I do tweet personal stuff – wellness tips, ingredients I’m using, road trip ideas etc. I’ve learned readers like this kind of thing (and those who don’t, I presume, just stop following me). So it might seem hypocritical to say I use it for news. But what I give out is different to what I choose to absorb. This is the trick of boundary-making. It has to reflect what suits you.

* I’m into instagram right now. I like the way it’s less selfish and sychophantic than Twitter (at least for the moment) and is mostly about genuine sharing. People “like” an image and, really, it’s done as a honest, giving gesture with little expected in return. Less demands (it’s really quite difficult to see who’s “liked” your image once there’s more than 10).  And so it’s more of a space to give out information than to farm for followers (which is what I see – and feel – too often on Twitter).

* I have a personal Facebook page…which I hardly ever use. But I did remove a lot of people who I didn’t really know off this page a while back. The boundary maker: would I catch up for a coffee with them? If no, then they got deleted. It felt harsh. Boundary-making often does. But this is modern survival, folk!

* I rarely take calls from friends during the day. I also avoid taking calls at 8:30 and 5:30 each day when friends driving home from office jobs decide to call…I just can’t deal with being on speaker phone and being screeched at when I’m still trying to finish my day at work. I prefer to text them later… to line up a time to meet in person. Friends are for face-to-face interaction. I like to keep them separate to, and more special than, my virtual world.

* I don’t respond to emails that are only asking for something from me. I used to reply politely that, no, I’m not interested in testing XYZ’s new chemical-riddled face cream. Or, no, I can’t answer questions for a uni assignment (sweetly pointing out that they’ve spelled my name incorrectly). Now I just press delete. People can get lazy with emails, firing off a question that can easily be Googled or nutted out with a little time and care. Twitter is shocking for this. I get so many tweets that elicit the response from me, “what am I, Google?!”.

I had to stop getting angry. And just enforce my boundaries.

* I respond to conversations that are fruitful and generous on my blog comments forum. I often ask a question of you at the end of a post if I’m genuinely wanting to hear your thoughts. And I’ll always read through the responses at the end of the day. I also try to engage on my Facebook pages, with Jo, my assistant, answering any requests or fixing problems.

* As a general rule, I have two speeds. One is to give out information to strangers on social media, sharing ideas, products, links etc all day…to be hyper-available and open. The other is to disengage altogether, for friends and socialising (which I do face to face and not on Twitter, email, text or on the phone).  It’s a clear public v private, virtual v real split.

* Finally, I do what I can.
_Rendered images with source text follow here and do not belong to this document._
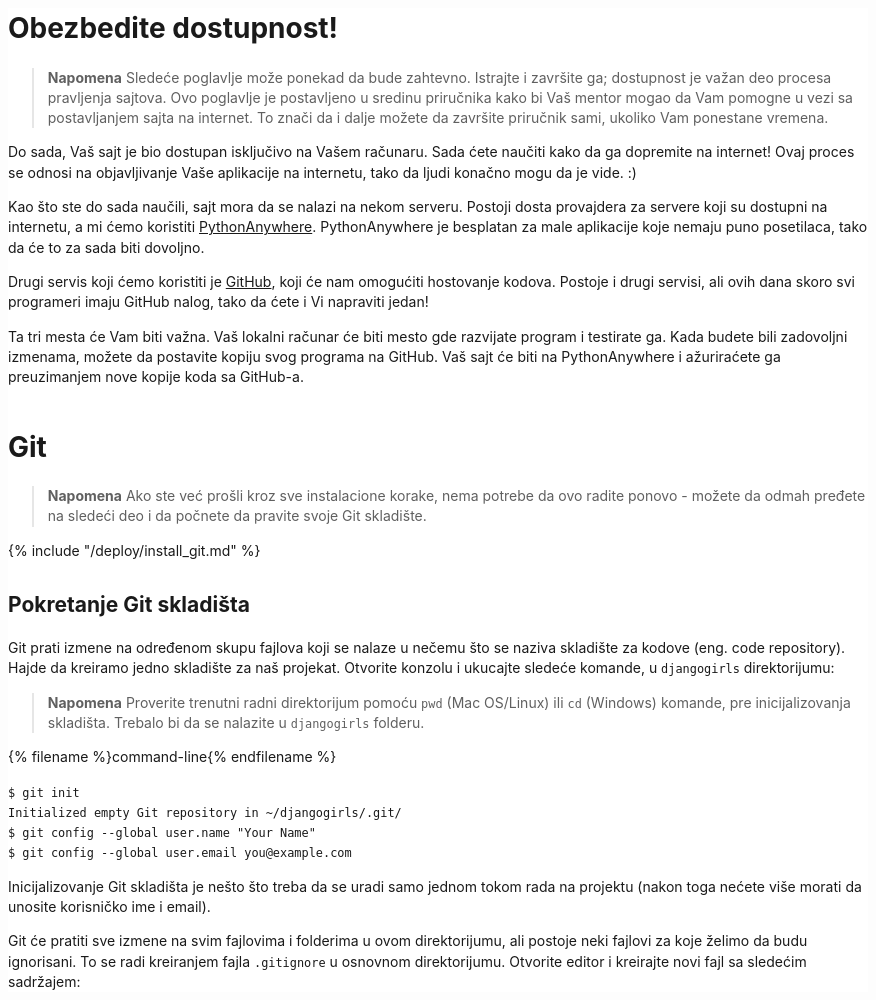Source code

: # Obezbedite dostupnost!

> **Napomena** Sledeće poglavlje može ponekad da bude zahtevno. Istrajte i završite ga; dostupnost je važan deo procesa pravljenja sajtova. Ovo poglavlje je postavljeno u sredinu priručnika kako bi Vaš mentor mogao da Vam pomogne u vezi sa postavljanjem sajta na internet. To znači da i dalje možete da završite priručnik sami, ukoliko Vam ponestane vremena.

Do sada, Vaš sajt je bio dostupan isključivo na Vašem računaru. Sada ćete naučiti kako da ga dopremite na internet! Ovaj proces se odnosi na objavljivanje Vaše aplikacije na internetu, tako da ljudi konačno mogu da je vide. :)

Kao što ste do sada naučili, sajt mora da se nalazi na nekom serveru. Postoji dosta provajdera za servere koji su dostupni na internetu, a mi ćemo koristiti [PythonAnywhere](https://www.pythonanywhere.com/). PythonAnywhere je besplatan za male aplikacije koje nemaju puno posetilaca, tako da će to za sada biti dovoljno.

Drugi servis koji ćemo koristiti je [GitHub](https://www.github.com), koji će nam omogućiti hostovanje kodova. Postoje i drugi servisi, ali ovih dana skoro svi programeri imaju GitHub nalog, tako da ćete i Vi napraviti jedan!

Ta tri mesta će Vam biti važna. Vaš lokalni računar će biti mesto gde razvijate program i testirate ga. Kada budete bili zadovoljni izmenama, možete da postavite kopiju svog programa na GitHub. Vaš sajt će biti na PythonAnywhere i ažuriraćete ga preuzimanjem nove kopije koda sa GitHub-a.

# Git

> **Napomena** Ako ste već prošli kroz sve instalacione korake, nema potrebe da ovo radite ponovo - možete da odmah pređete na sledeći deo i da počnete da pravite svoje Git skladište.

{% include "/deploy/install_git.md" %}

## Pokretanje Git skladišta

Git prati izmene na određenom skupu fajlova koji se nalaze u nečemu što se naziva skladište za kodove (eng. code repository). Hajde da kreiramo jedno skladište za naš projekat. Otvorite konzolu i ukucajte sledeće komande, u `djangogirls` direktorijumu:

> **Napomena** Proverite trenutni radni direktorijum pomoću `pwd` (Mac OS/Linux) ili `cd` (Windows) komande, pre inicijalizovanja skladišta. Trebalo bi da se nalazite u `djangogirls` folderu.

{% filename %}command-line{% endfilename %}

    $ git init
    Initialized empty Git repository in ~/djangogirls/.git/
    $ git config --global user.name "Your Name"
    $ git config --global user.email you@example.com
    

Inicijalizovanje Git skladišta je nešto što treba da se uradi samo jednom tokom rada na projektu (nakon toga nećete više morati da unosite korisničko ime i email).

Git će pratiti sve izmene na svim fajlovima i folderima u ovom direktorijumu, ali postoje neki fajlovi za koje želimo da budu ignorisani. To se radi kreiranjem fajla `.gitignore` u osnovnom direktorijumu. Otvorite editor i kreirajte novi fajl sa sledećim sadržajem:
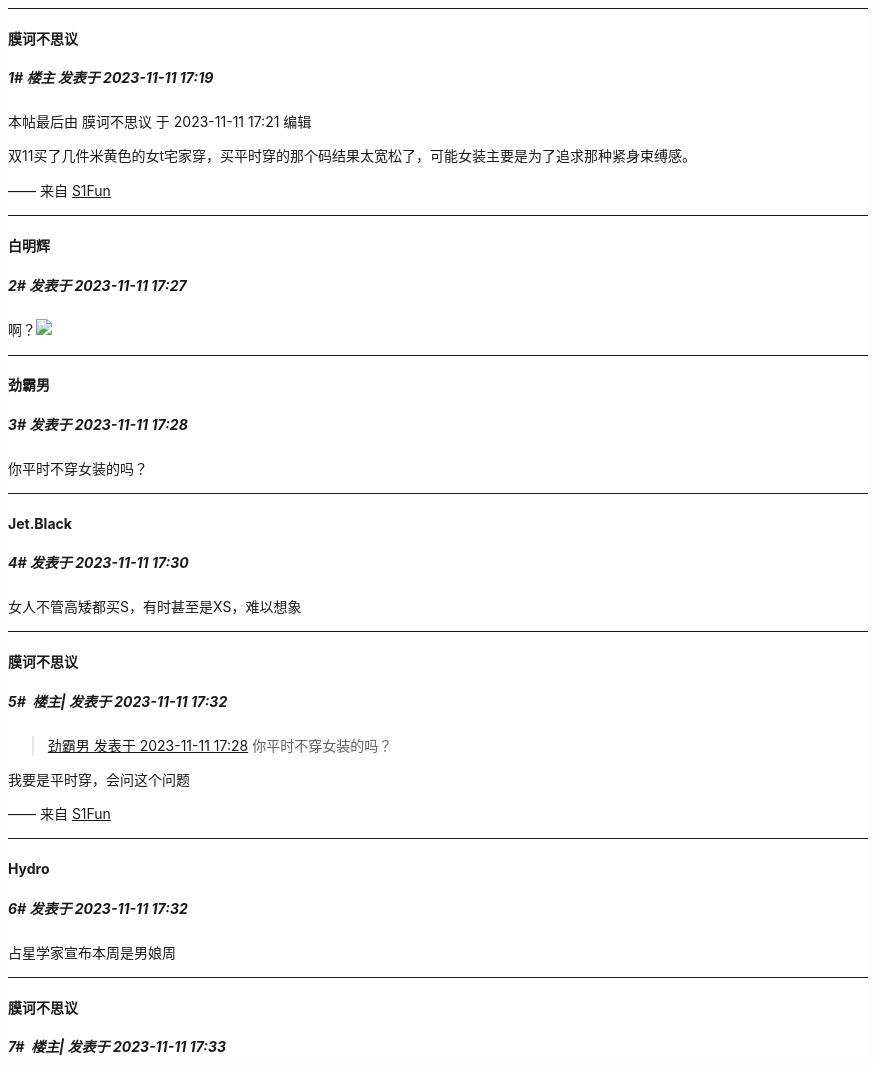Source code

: 
*****

####  膜诃不思议  
##### 1#       楼主       发表于 2023-11-11 17:19

 本帖最后由 膜诃不思议 于 2023-11-11 17:21 编辑 

双11买了几件米黄色的女t宅家穿，买平时穿的那个码结果太宽松了，可能女装主要是为了追求那种紧身束缚感。

—— 来自 [S1Fun](https://s1fun.koalcat.com)

*****

####  白明辉  
##### 2#       发表于 2023-11-11 17:27

啊？<img src="https://static.saraba1st.com/image/smiley/face2017/001.png" referrerpolicy="no-referrer">

*****

####  劲霸男  
##### 3#       发表于 2023-11-11 17:28

你平时不穿女装的吗？

*****

####  Jet.Black  
##### 4#       发表于 2023-11-11 17:30

女人不管高矮都买S，有时甚至是XS，难以想象

*****

####  膜诃不思议  
##### 5#         楼主| 发表于 2023-11-11 17:32

<blockquote><a href="httphttps://bbs.saraba1st.com/2b/forum.php?mod=redirect&amp;goto=findpost&amp;pid=63014353&amp;ptid=2160339" target="_blank">劲霸男 发表于 2023-11-11 17:28</a>
你平时不穿女装的吗？</blockquote>
我要是平时穿，会问这个问题

—— 来自 [S1Fun](https://s1fun.koalcat.com)

*****

####  Hydro  
##### 6#       发表于 2023-11-11 17:32

占星学家宣布本周是男娘周

*****

####  膜诃不思议  
##### 7#         楼主| 发表于 2023-11-11 17:33
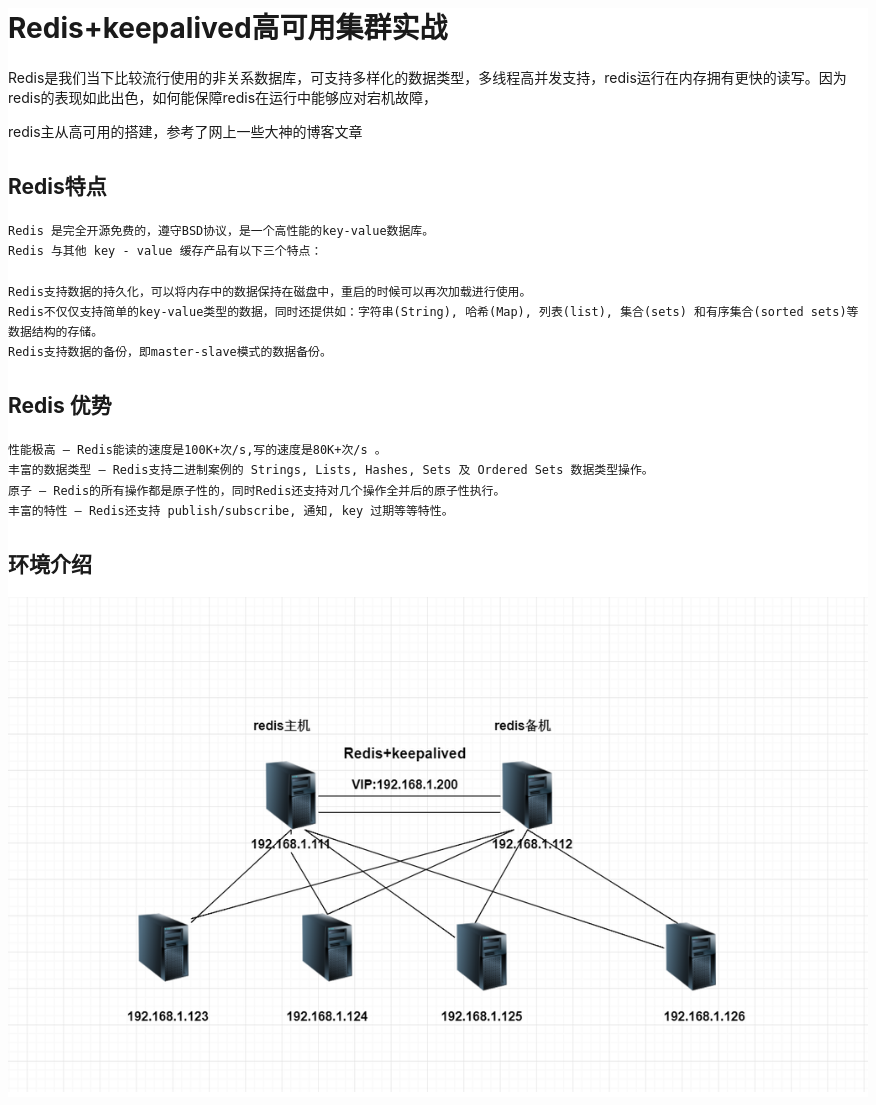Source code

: # Redis+keepalived高可用集群实战

Redis是我们当下比较流行使用的非关系数据库，可支持多样化的数据类型，多线程高并发支持，redis运行在内存拥有更快的读写。因为redis的表现如此出色，如何能保障redis在运行中能够应对宕机故障，

redis主从高可用的搭建，参考了网上一些大神的博客文章

## Redis特点
    Redis 是完全开源免费的，遵守BSD协议，是一个高性能的key-value数据库。
    Redis 与其他 key - value 缓存产品有以下三个特点：
    
    Redis支持数据的持久化，可以将内存中的数据保持在磁盘中，重启的时候可以再次加载进行使用。
    Redis不仅仅支持简单的key-value类型的数据，同时还提供如：字符串(String), 哈希(Map), 列表(list), 集合(sets) 和有序集合(sorted sets)等数据结构的存储。
    Redis支持数据的备份，即master-slave模式的数据备份。

## Redis 优势

    性能极高 – Redis能读的速度是100K+次/s,写的速度是80K+次/s 。
    丰富的数据类型 – Redis支持二进制案例的 Strings, Lists, Hashes, Sets 及 Ordered Sets 数据类型操作。
    原子 – Redis的所有操作都是原子性的，同时Redis还支持对几个操作全并后的原子性执行。
    丰富的特性 – Redis还支持 publish/subscribe, 通知, key 过期等等特性。


## 环境介绍
   ![](../../img/redis+keep1.png)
I allow this. Some days I have energy to spare. Some days my autoimmune disease renders me unable to even answer a phone call. Or even think about the idea of answering a phone call. This is my reality. Period.

I also touched on all of this in the webinar I did with Problogger recently. You can watch it here.

Just writing this has made things clear. I don’t need to feel social media-obliged. I have my boundaries for a reason and I know my principles are in place. There’s no obligation, because I don’t impose any kind of obligation on others. People can stop following me at any point if I don’t cut it for them. I won’t notice. I don’t keep tabs on my followers.

This is what I love about social media. It’s honest and raw. And obligation-free. You can “smell” when someone isn’t being authentic or doesn’t believe what they’re writing. Or when they’re farming for followers. And you can drop away in a click. I often “smell” when someone on Twitter has gone off the rails or is a bit too angry. I unfollow immediately.

Those with genuine gifts to give remain. Give and they will follow. Build and they will come.

OK. Enough said…over to you? What do you reckon? What boundaries do you put up?